La météo rude de ce week-end fut pour une fois la bienvenue car elle est venue s’adjoindre au décollage vers les terres islandaises, projection éphémère, le temps d’un film. Cette projection se retrouve dans les films de Solveig Anspach, qui accueillent véritablement le spectateur et lui accordent même un rôle. Miroir de nous-même, Cora part sur le vif, du jour en lendemain, en Islande, comprendre Loà. Dans Back Soon, le même principe se réitérera par l’ intermédiaire du jeune étudiant français, passionné par les poèmes de Anna, qui s’ expérimente à des substances illicites et une population guillerette, un brin déjantée. Par la mise en scène et la présence de ses personnages, Solveig Anspach, secondée par son interprète Didda Jonsdottir devient un guide dont nous sommes les clients privilégiés.

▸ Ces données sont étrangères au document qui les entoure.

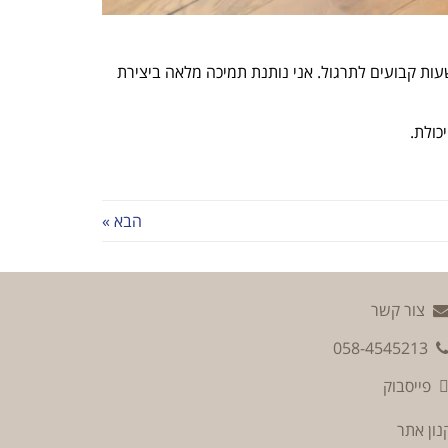
ושעות קבועים לתרגול. אני נותנת תמיכה מלאה ביצירת
כולת.
הבא »
צור קשר
058-4545213
פייסבוק
נון אתר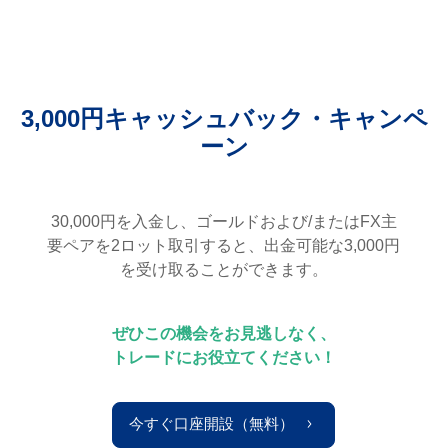
3,000円キャッシュバック・キャンペ
ーン
30,000円を入金し、ゴールドおよび/またはFX主
要ペアを2ロット取引すると、出金可能な3,000円
を受け取ることができます。
ぜひこの機会をお見逃しなく、
トレードにお役立てください！
今すぐ口座開設（無料）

Belle introduction en la matière : la cinéaste invite à voir, à ne pas juger, mais à profiter, en quelque sorte, de toute la démarche à quoi tend Air d’Islande. Pas de « prise par la main », ni de démonstration pompeuse et prétentieuse, uniquement une invitation pour une contrée à la cinéphilie affirmée et en pleine révélation, que chacun est libre ou non d’accepter.
Comprendre la jeunesse
Après plus de 100 ans de cinéma mondial, difficile est la tâche de renouveler des thématiques filmiques. Les cinéastes islandais se confrontent aux âpres relations familiales, aux marginaux des conventions sociales, à la moralisation étriquée, à la précarité de la jeune génération. Et pourtant, malgré ces thèmes précédemment traités, l’attirance envers les films islandais ne s’estompe pas, l’enthousiasme à découvrir d’autres films s’étant décuplé en très peu de temps, depuis les années 2000 environ. Alors pourquoi ? Avant tout, et de manière prosaïque, une des raisons se résume à l’appel du Grand Nord, aux paysages gravés par des images d’Epinal, aux plaines sauvages et de brumes dans lesquelles se mêlent des accents kaurismakiens et des cadres façon Roy Andersson. Mais c’est surtout le constat d’une liberté formelle et d’une décomplexion vis-à-vis d’un genre précis et d’un héritage culturel, qui amplifie la surprise et l’admiration à l’égard le cinéma islandais.
L’explication réside sans doute dans la récente ascension de ce cinéma, né approximativement dans les années 70 (même s’il faut prendre en compte quelques films tournés précédemment, dont The adventures of Jon and Gvendur (1928) de Loftur Gudmundsson, qualifié de pionnier). Alors que les pays de cinéphilies traditionnelles et européennes ont débuté par des adaptions ou transpositions théâtrales sur grand écran, les réalisateurs islandais se libèrent de toutes les références passées et passéistes afin de contribuer, comme le firent les Nouvelles Vagues mondiales dans les années 60, à explorer leur quête d’identité sans carcan, et à se confronter à leur propre condition. Leur regard, acuité descriptive et sensible, est dirigé vers la réalité, mais se déguise, stimulé par le pessimisme et la mélancolie, sous esthétique onirique. Loin des dénonciations sociales, les long-métrages islandais se qualifient plutôt d’oeuvres artistiques dans le sens premier du terme, d’une approche personnelle, proposant une perception sensible du monde mise en forme par ses propres moyens et désirs.
Force est de constater que les films les plus décevants, sans pour autant faire fuir, accentuent l’influence d’un genre cinématographique. Esprit d’Equipe lorgne vers la comédie anglaise tandis que Jar City, polar à l’intrigue efficace mais un brin mou, demeure sans véritable identité, les personnages se référant à de nombreuses autres caractérisations.
Très présente sur la scène musicale et depuis peu en littérature, l’Islande possède désormais une ressource incontournable de cinéastes talentueux qu’Air d’Islande a judicieusement mis en valeur.